Tumblr sent an email to its staff yesterday stating, ‘We recently learned that a third party had obtained access to a set of Tumblr user email addresses with salted and hashed passwords from early 2013, before the acquisition of Tumblr by Yahoo. As soon as we became aware of this, our security team thoroughly investigated the matter. Our analysis gives us no reason to believe that this information was used to access Tumblr accounts. As a precaution, however, we will be requiring affected Tumblr users to set a new password.’
So it’s a breach, probably based on legacy hardware and software. So as breaches go, given the then age and user numbers of the company, it is not too bad. WRONG!
I don’t want to discourage start-ups, but the rush to market using cloud and low or no cost apps and tools to develop, is an accident looking to happen. By far the biggest security breaches come from using free or old development tools and poorly patched systems. Yahoo’s due diligence should have included a full audit of security measures and code resiliency. It is not as if they did not know of Tumblr’s past.
Before Yahoo’s acquisition Tumblr was regularly targeted – a big one in June 2011 coming from Tumblr user’s voracious appetite for porn resulted in email address logins and passwords being stolen via ‘click on this link for free adult material’. Then again at the end of 2012 over 6000 users caught worms from the site (or links to it). Then there was the biggie in 2013!
Nick FitzGerald, Senior Research Fellow at ESET has some words of advice. While many seem like motherhood statements, they are still ignored by too many.
- Always use a strong password. By strong password, I mean very long, varied and complex with at least 14-16 characters. It is also best to include capitals, numbers, and symbols. Not all the systems will allow this but if possible, this is the best way to protect an account. Even better, if you can use such long passwords, use a phrase, such as a few lines from a poem or song you know well.
- If you must use short passwords – less than 16 or so characters – avoid common words, simple keyboard patterns or personal information. Instead, use acronyms you will easily remember or spell words in a different way using phonetics and numbers. Of course, do not use the same password for all accounts.
- Password managers are a handy way to have many different and optimally secure passwords without losing your mind. It is best to not write all of your passwords down without any security on your computer or phone. Also, as you are commonly required to change passwords regularly, password managers can eliminate most of that hassle, with some even enabling you to automatically change your passwords with each login.
- To ensure maximum security for an account, it is strongly recommended to activate two-factor authentication. This increases security with an extra layer of protection that requires entering a unique code sent to another email address or mobile, or some other action involving a token carried by the account owner.
Tumblr has advice to and its eerily similar to Fitzgerald’s advice.
- Choose a unique password for Tumblr. It’s a good practice to avoid repeating passwords for any of your accounts and to choose passwords that are a mix of letters, numbers, and symbols.
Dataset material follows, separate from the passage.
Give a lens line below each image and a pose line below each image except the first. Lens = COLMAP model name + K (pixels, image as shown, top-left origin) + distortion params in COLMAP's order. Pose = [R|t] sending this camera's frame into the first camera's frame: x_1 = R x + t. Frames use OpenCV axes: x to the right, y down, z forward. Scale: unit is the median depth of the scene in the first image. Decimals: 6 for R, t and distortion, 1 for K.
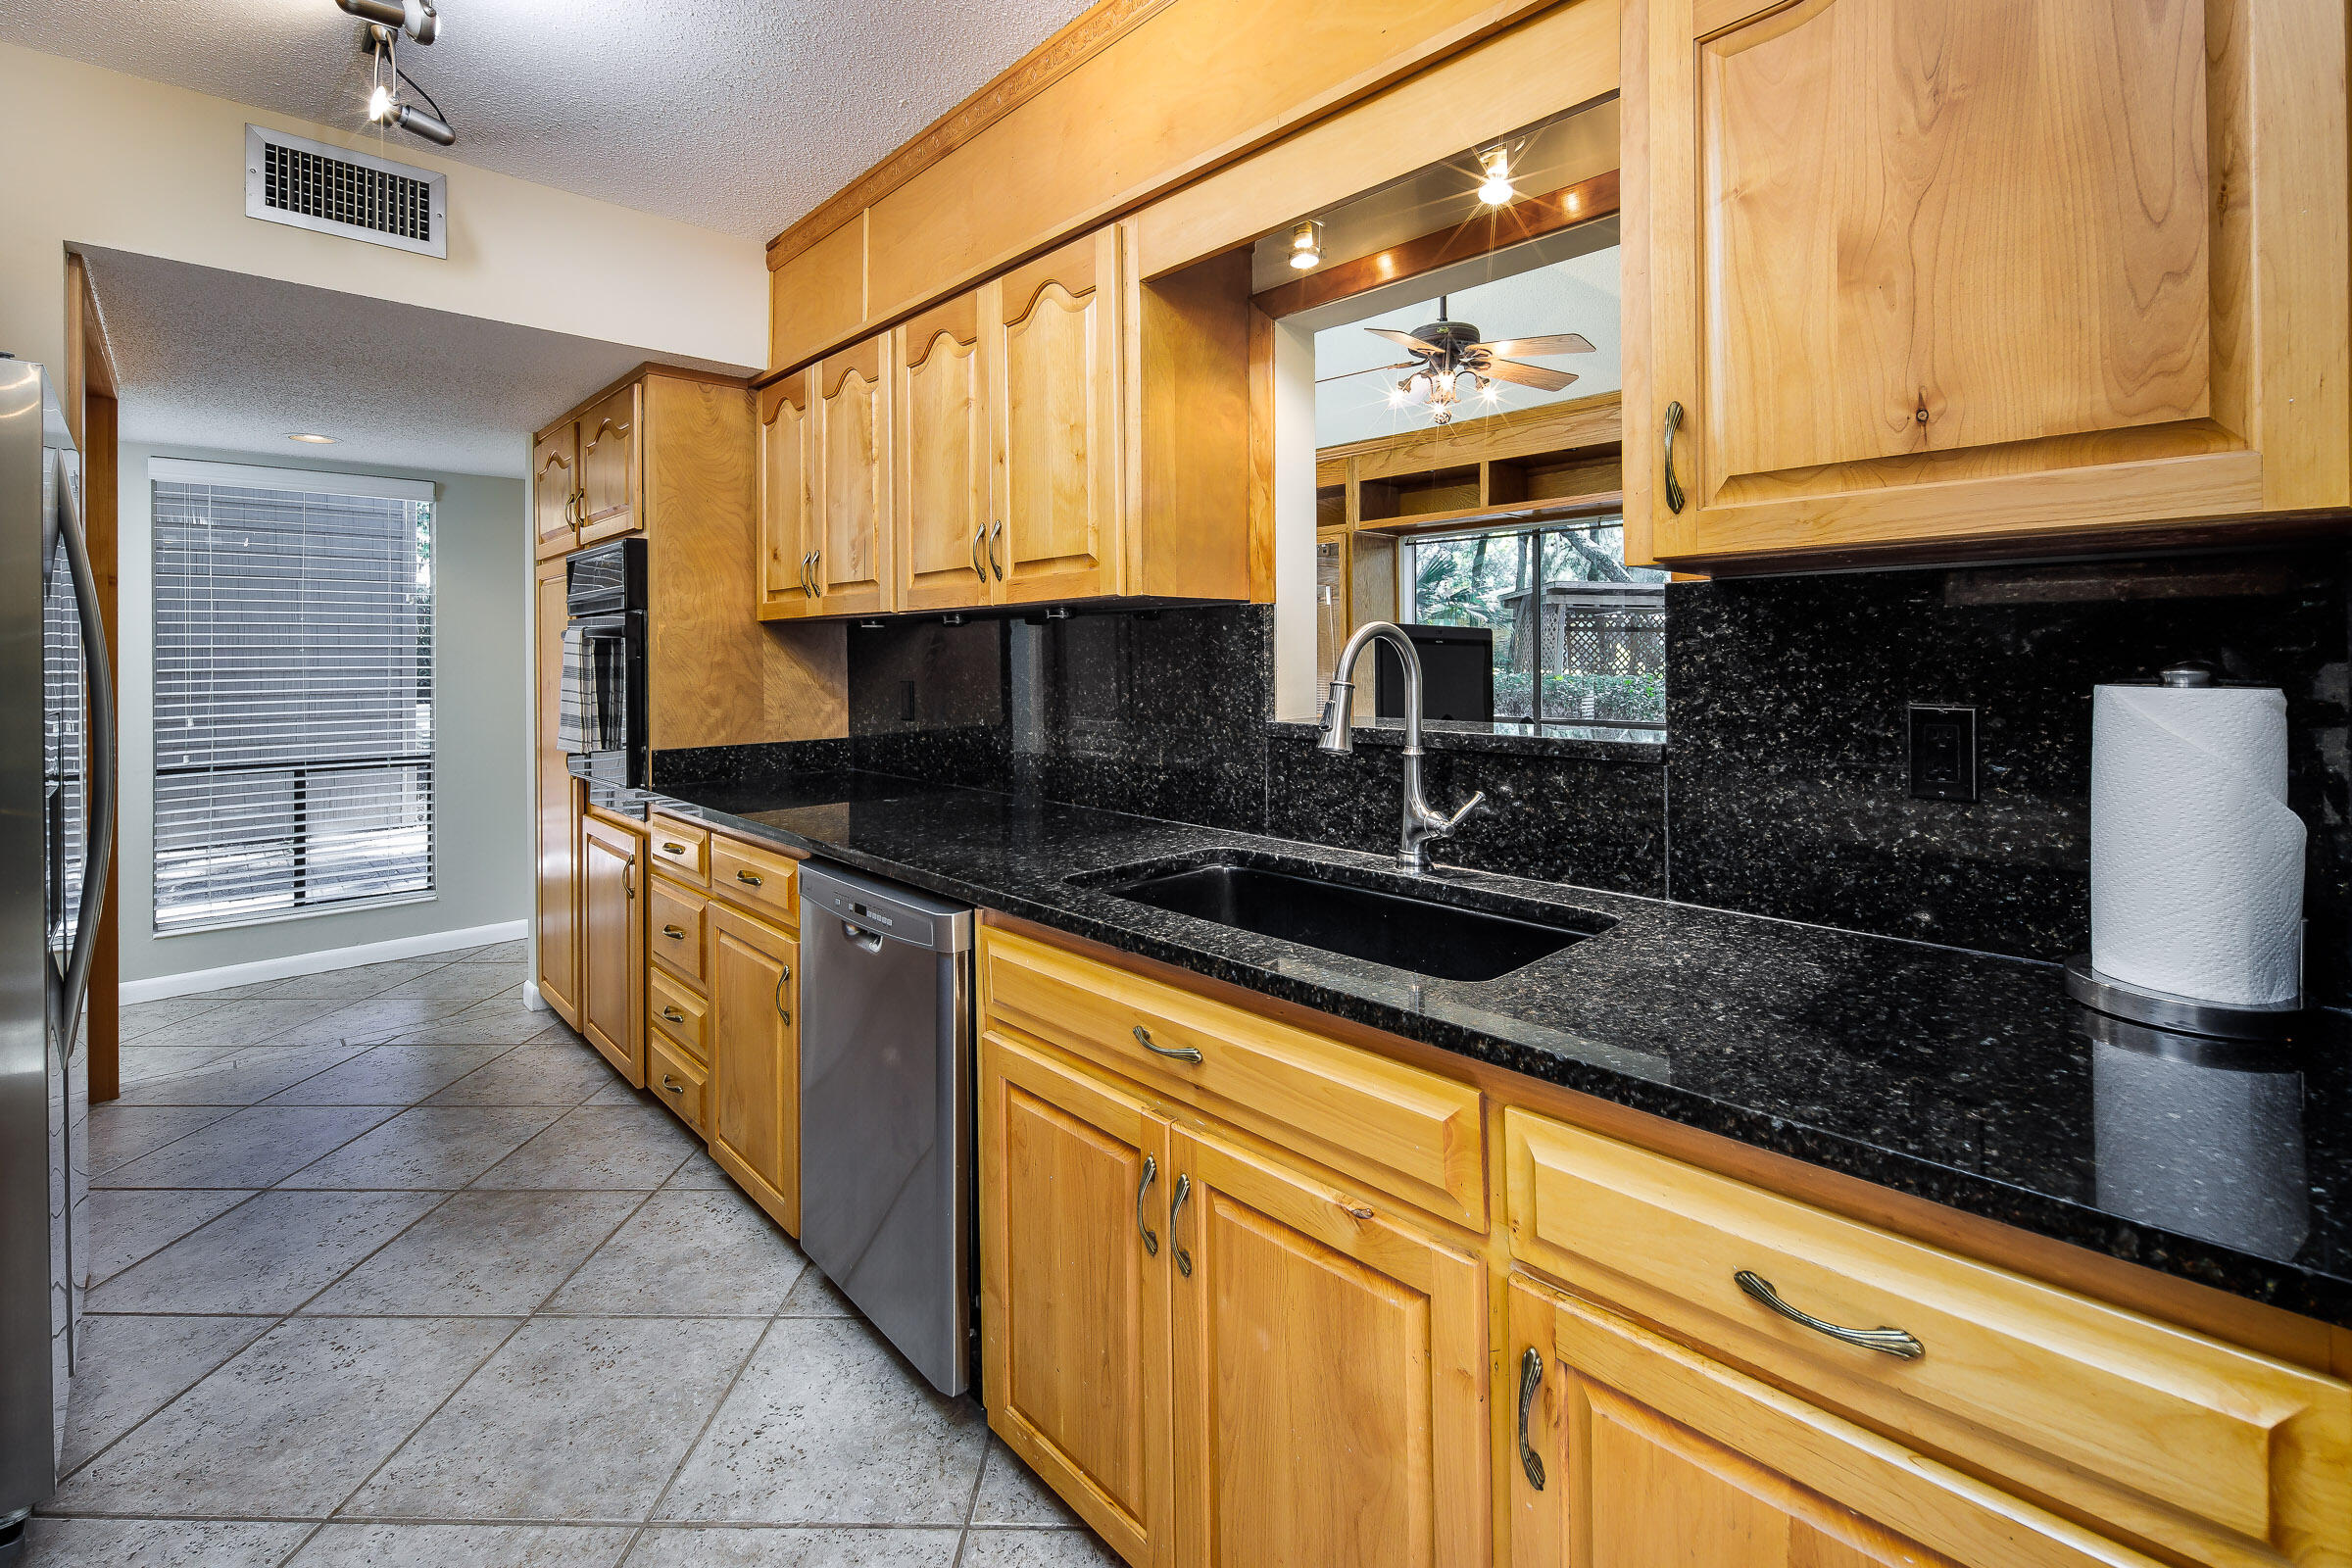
lens RADIAL K [[1041.3, 0, 1163.8], [0, 1041.3, 655.6], [0, 0, 1]] dist [-0.001039, -0.000241]
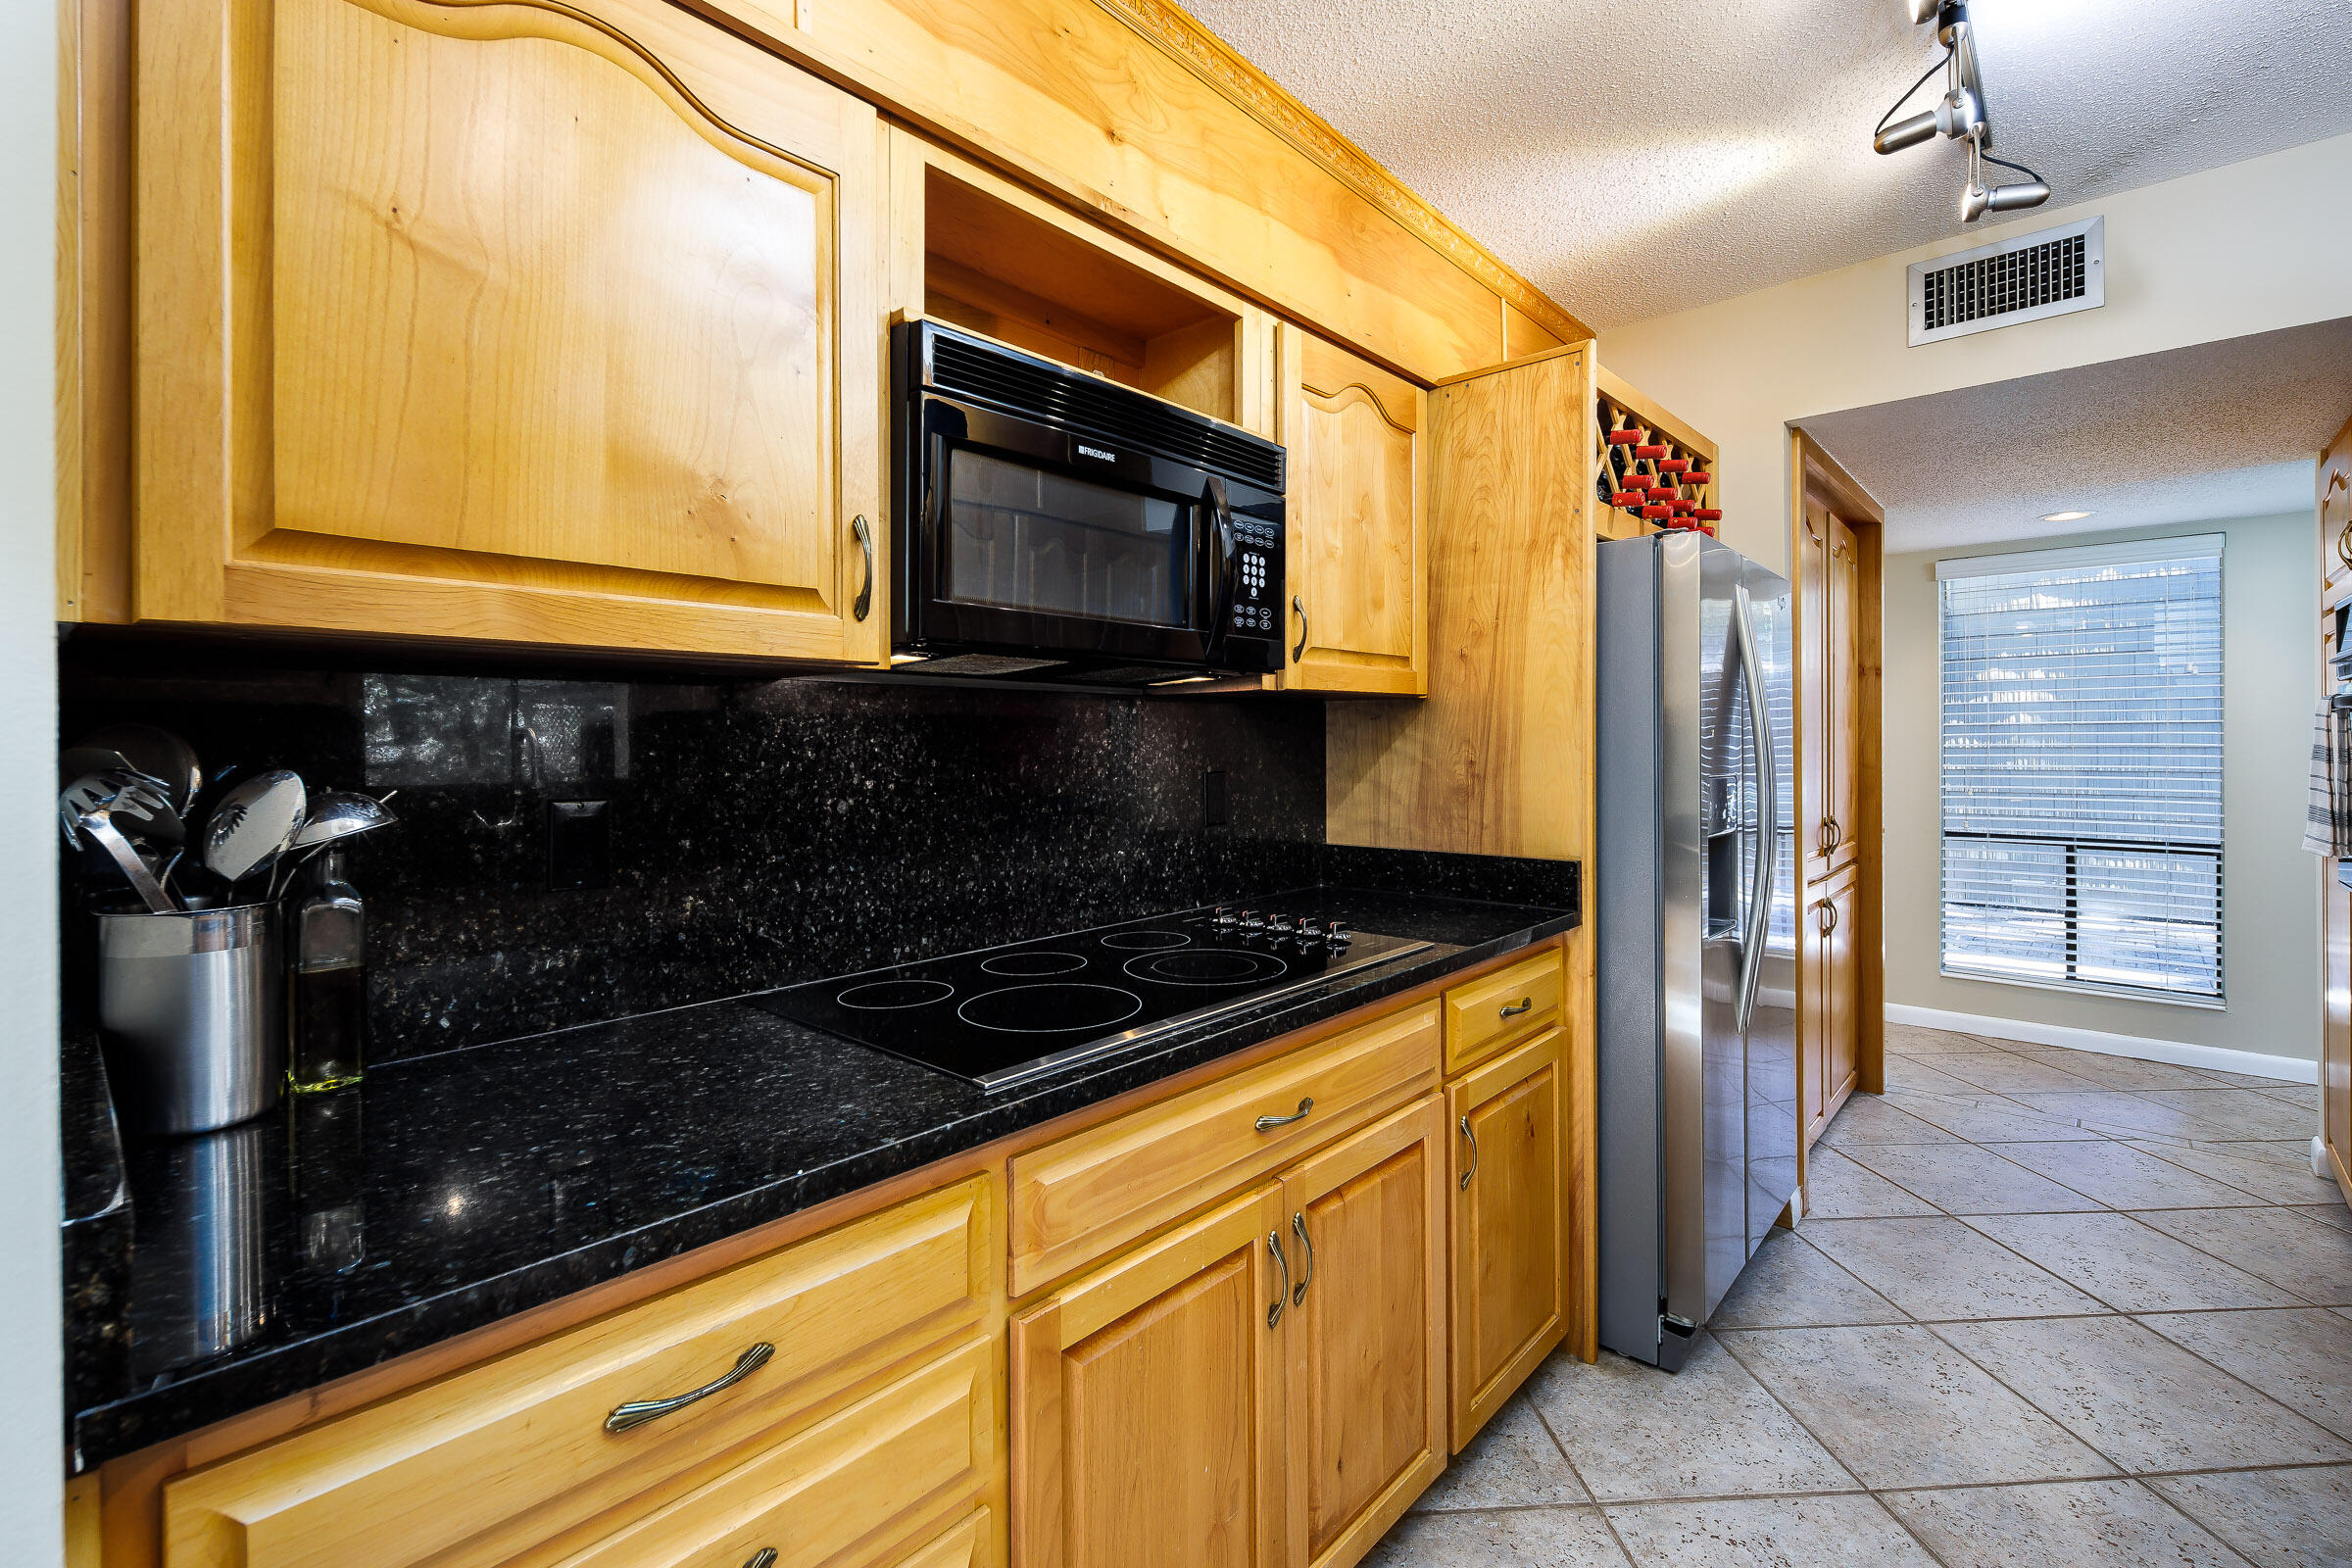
lens RADIAL K [[1041.5, 0, 1201.4], [0, 1041.5, 747.7], [0, 0, 1]] dist [0.011364, 0.000471]
pose [[0.103113, 0.009775, -0.994622, 0.170058], [0.006635, 0.999923, 0.010515, -0.001803], [0.994648, -0.007684, 0.103040, 0.101169]]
- Make your password long - the longer, the better. We recommend passwords over 12 characters in length.
- Always look for the reassuring lock emblem in your browser's address bar at login.
- Never enter your Tumblr credentials on any site other than tumblr.com.
- Never give an application access to your Tumblr account unless it is from a source you trust.
- Never share your account credentials or mobile publishing email address with anyone.
- Set up Two-Factor Authentication in your account settings, which makes it really difficult for impostors to access your Dashboard.
- Make sure you have “Email me about account activity” turned on in your account settings.
- If you use Tumblr on a public computer, always log out of your session by clicking on the Account menu at the top of the Dashboard and then clicking “Log Out” at the top of the menu.